Passage provided:
Lab #5 - RISC-V Datapath

For this laboratory you will design the simplified datapath for the RISC-V processor in SystemVerilog. Your dataflow implementation will be used in the next lab where you will design the controller for this datapath. Since the data path is only a piece of the processor, you will not be generating a bitfile for this lab and will not be downloading to your FPGA board.

Avg Hours: 5.8, 5.7, 5.4 (Winter 2023, 2022, 2021)

Learning Outcomes

• Understand the low-level implementation of the RISC-V datapath in Verilog
• Verify the operation of your datapath with the Verilog

Preliminary

The internal structure of the RISC-V processor is described in detail in Sections 4.3 - 4.4 of the textbook. You will need to understand this section of the book in great detail to complete this lab. You will likely need to refer to these sections of the textbook as you complete this lab. Make sure you have access to your textbook while completing this lab. The preliminary section of this lab will ask you a number of questions to help you understand the RISC-V instruction format and datapath sufficiently so you can build the datapath in Verilog in the following exercises.

RISC-V Instruction Format

Because your Verilog circuit will be decoding RISC-V instructions, it is essential that you understand how to properly decode and interpret the binary RISC-V instructions. The following questions will test your understanding of the RISC-V instruction format to help you prepare for your datapath design.

You will find the The RISC-V Instruction Set Manual helpful when completing the preliminary and the Verilog for your datapath. The instruction set table will be especially useful and is found on pages 129-136 (pdf pages 147-154).

Immediate ALU Instructions

The table below includes several 32-bit binary values that represent RISC-V instructions with immediate operands. Complete the table by determining (1) the instruction mnemonic, (2) the rs1 field, (3) the rd field, (4) the 32-bit sign extended hexadecimal immediate value contained within this immediate instruction, and (5) the decimal representation of this number. One instruction has been given to you for an example.

Complete the Immediate Instruction Table on learning suite

What is the opcode for the ‘addi’ immediate instruction? Provide your answer as a verilog binary constant.

Problems to work on:
a) In the RISC-V datapath lab, why will students not generate a bitfile or download to their FPGA boards? Answer in one to three sentences.
b) According to the RISC-V datapath lab, on which pages of the RISC-V Instruction Set Manual is the instruction set table found?
c) Write the next part of the RISC-V datapath lab, continuing after its final sentence.

Rendered images with their source text:
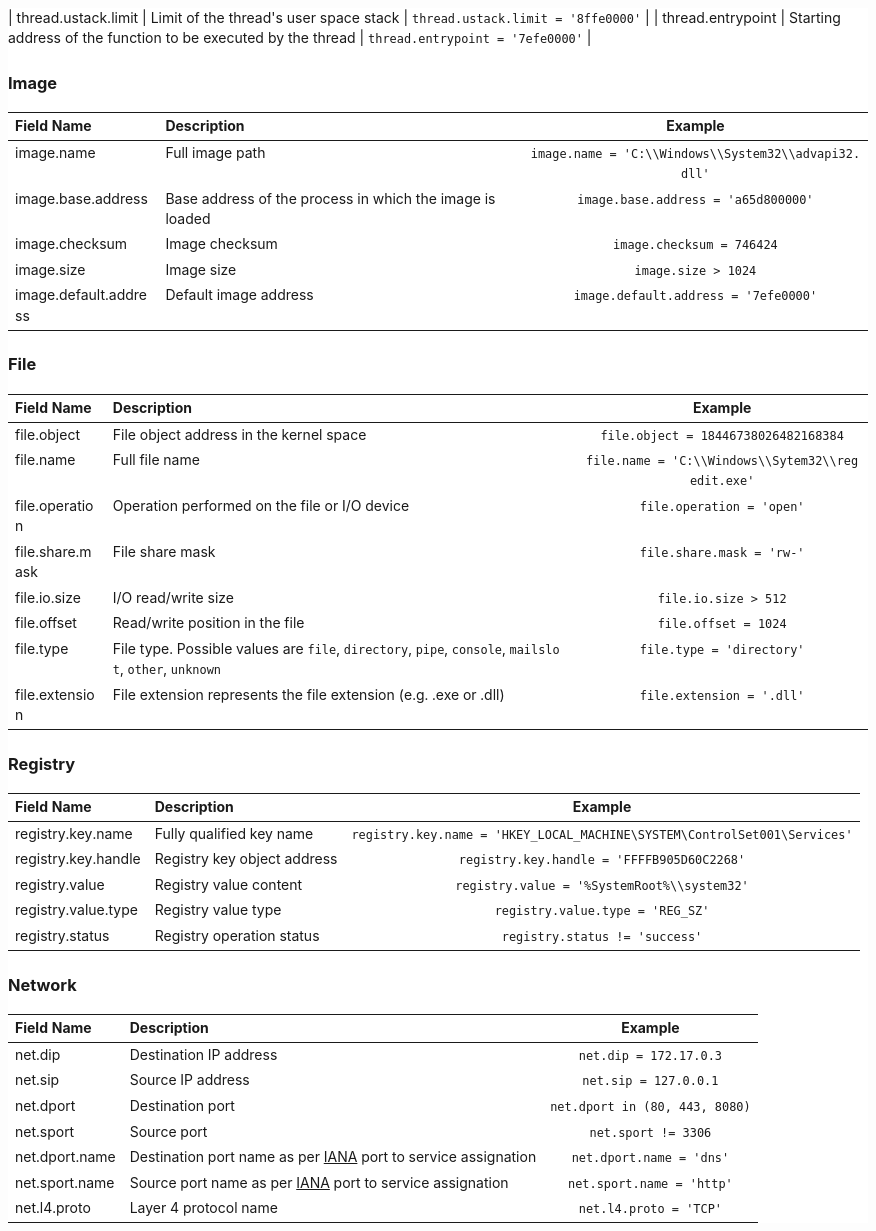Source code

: | thread.ustack.limit | Limit of the thread's user space stack | `thread.ustack.limit = '8ffe0000'`   |
| thread.entrypoint | Starting address of the function to be executed by the thread | `thread.entrypoint = '7efe0000'`   |

### Image
| Field Name  | Description | Example     |
| :---        |    :----   |          :---: |
| image.name     | Full image path | `image.name = 'C:\\Windows\\System32\\advapi32.dll'`   |
| image.base.address  | Base address of the process in which the image is loaded | `image.base.address = 'a65d800000'`   |
| image.checksum  | Image checksum | `image.checksum = 746424`   |
| image.size  | Image size | `image.size > 1024`   |
| image.default.address  | Default image address | `image.default.address = '7efe0000'`   |

### File
| Field Name  | Description | Example     |
| :---        |    :----   |          :---: |
| file.object     | File object address in the kernel space | `file.object = 18446738026482168384`   |
| file.name       | Full file name | `file.name = 'C:\\Windows\\Sytem32\\regedit.exe'`   |
| file.operation  | Operation performed on the file or I/O device | `file.operation = 'open'`   |
| file.share.mask | File share mask | `file.share.mask = 'rw-'`   |
| file.io.size    | I/O read/write size | `file.io.size > 512`   |
| file.offset     | Read/write position in the file | `file.offset = 1024`   |
| file.type       | File type. Possible values are `file`, `directory`, `pipe`, `console`, `mailslot`, `other`, `unknown` | `file.type = 'directory'`   |
| file.extension  | File extension represents the file extension (e.g. .exe or .dll) | `file.extension = '.dll'`   |


### Registry
| Field Name  | Description | Example     |
| :---        |    :----   |          :---: |
| registry.key.name   | Fully qualified key name | `registry.key.name = 'HKEY_LOCAL_MACHINE\SYSTEM\ControlSet001\Services'`   |
| registry.key.handle | Registry key object address | `registry.key.handle = 'FFFFB905D60C2268'`   |
| registry.value      | Registry value content | `registry.value = '%SystemRoot%\\system32'`   |
| registry.value.type | Registry value type | `registry.value.type = 'REG_SZ'`   |
| registry.status     | Registry operation status | `registry.status != 'success'`   |

### Network
| Field Name  | Description | Example     |
| :---        |    :----   |          :---: |
| net.dip   | Destination IP address | `net.dip = 172.17.0.3`   |
| net.sip   | Source IP address | `net.sip = 127.0.0.1`   |
| net.dport   | Destination port | `net.dport in (80, 443, 8080)`   |
| net.sport   |Source port | `net.sport != 3306`   |
| net.dport.name   | Destination port name as per [IANA](https://www.iana.org/assignments/service-names-port-numbers/service-names-port-numbers.txt) port to service assignation | `net.dport.name = 'dns'`   |
| net.sport.name   | Source port name as per [IANA](https://www.iana.org/assignments/service-names-port-numbers/service-names-port-numbers.txt) port to service assignation | `net.sport.name = 'http'`   |
| net.l4.proto   | Layer 4 protocol name | `net.l4.proto = 'TCP'`   |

Task results:
a) The datapath is only one piece of the processor, so students will not generate a bitfile or download anything to their FPGA boards. Their datapath will instead be used in the next lab, where they will design its controller.

b) Pages 129-136 (pdf pages 147-154).

c)
Branch Instructions

The table below contains several conditional branch instructions for the RISC-V. It also contains hypothetical values for the program counter (PC) when the branch instruction is executed. Complete the table by determining (1) the branch type, (2) the 32-bit hexadecimal branch offset in hexadecimal encoded in the instruction, (3) the decimal representation of this number, and (4) the branch target (based on the current PC).

Complete the Branch Instruction Table in learning suite

Note: Figure 2.18 in the textbook has the incorrect opcode for branch instructions. Use the Green card or other resource to decode branch instructions.

What is the opcode for Branch instructions?

Exercises

Before proceeding with your laboratory exercises, update your repository with the latest lab starter code.

Exercise #1 - RISC-V Datapath Review

A high-level diagram of the RISC-V processor that you will be designing is shown in the figure below. This diagram contains the following four components:

• Instruction Memory: An addressable memory that contains the instructions that implement the program being executed (the .text segment). Data is only read from this memory.
• Data Memory: An addressable memory that contains the user data (the .data segment). It contains the stack and all the user data used by the program. Data is read from and written to this memory.
• Control Unit: Controls the operation of the datapath.
• Datapath: The internal functional units, registers, and muxes used to implement individual instructions. This is the module you will create for ths lab.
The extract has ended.